Our CTO yelled with glee– “Yes, now this is something to be excited about! [Eng Lead], I want your team to start making this today.”
I couldn’t have been happier.
I then demoed the product to users, got feedback, made many revisions, and finally felt ready to move into high res designs.
Next, it was time to build the Design System.
Step 3: High Res Design
The needs for this Design System were not like most– it needed to fit two products with unique branding and functionality. One for Hedge Funds (Investors– the users I am currently building for) and one for Corporations (users whose needs I hadn’t yet investigated).
Next, I spoke with 4 corporate clients, created user personas, created feature lists via card sorting, and realized the needs were almost identical, minus terminology and the need to Forecast future performance of stocks.
So I then made the Design System in Figma, which served as the building blocks of our application. I considered Corporate users throughout, so I prepared some hidden component instances that I knew would serve this audience in the future.
I could assemble pixel-perfect screens with reusable components that gave users precisely what they needed within a delightful UI.
Since we discovered that users need to be able to make their own queries (aka graphs and tables), the usual process of creating developer notes explaining interactions, states, and user flows was more complicated than usual.
The product I designed had to be a System with consistent rules across queries, visualizations, and settings. Doing this makes the UX predictable and easy and makes Engineering work have fewer one-off builds.

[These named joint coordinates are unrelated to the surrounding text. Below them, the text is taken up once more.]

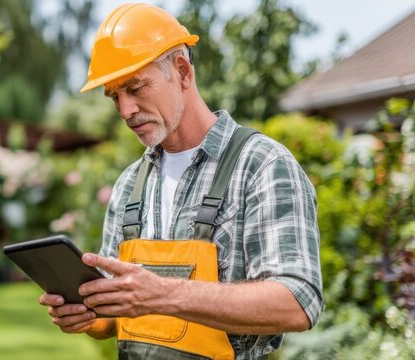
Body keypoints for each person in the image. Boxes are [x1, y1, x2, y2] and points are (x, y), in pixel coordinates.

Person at [39, 3, 322, 359]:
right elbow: (120, 312)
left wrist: (164, 294)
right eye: (115, 96)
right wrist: (90, 316)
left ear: (183, 71)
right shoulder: (130, 184)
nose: (125, 110)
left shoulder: (262, 165)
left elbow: (299, 301)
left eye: (136, 87)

I worked with Engineering to design a dashboard creation system that revolutionized how users consume 3rd party data.
Problem & Solution
Design Callouts
Edit Queries on the Fly
The Edit button on each tile allows users to customize their query and data viz settings.
Users can choose to set new filters and override global settings.
Create Dashboards, Duplicate Queries/Pages
Users can make their own collection of queries, named dashboards, which can be populated manually, from user-journey based templates, or from copied pages or graphs.
Problem & Solution
In “summary cards” (below, left) users can click any KPI or Demographic Attribute and see a deep-dive/graph about it. In the graph tooltip (Below, right), you can see the brand’s company, sub-industry, and industry, which establishes context and allows users to click and visit any of these “targets”.
We found that our users have multiple brand and customer investigation phases.
Through each of these phases, they will have many questions that we answer via data visualizations. There is no linear path in their investigations, and the questions from one phase overlap with questions in other phases.
For this reason, we decided to make KPI-based pre-made pages that serve specific user needs. Users can then easily switch between pages, answering their questions in whatever order they need.
Pages were set up to solve all related questions to the KPI that the page focuses on.
Below, the user can compare the average retention of multiple targets (first graph), then dig deep on a single target and its many first-purchase cohorts.
Problem & Solution
Problem & Solution
Step 4: Usability Testing & Benchmarking
My TPM and I showed the Figma Prototype to internal and external users to observe;
- how users interacted with the interface
- what questions they asked
- what they were confused about, using contextual inquiry
- where they looked and clicked the most, using heat-mapping and eye tracking
After making small tweaks to design and functionality, it was time to get this into development with Engineering.
Step 5: Implementation & Tweaks
Since I have engineering experience, writing notes that engineers can understand was easy. The handoff was as smooth as ever, but that doesn't mean that I had considered all of the edge-cases.
Luckily, I got to work with some talented and thoughtful Engineers, who communicated limitations and issues that lead to adjustments in design.
Since I know the lingo and how they think, coming to solutions together was a breeze.
Impact
Sales are up 160% despite the product only being half-built. We expect a banner year by the time every feature is fully implemented.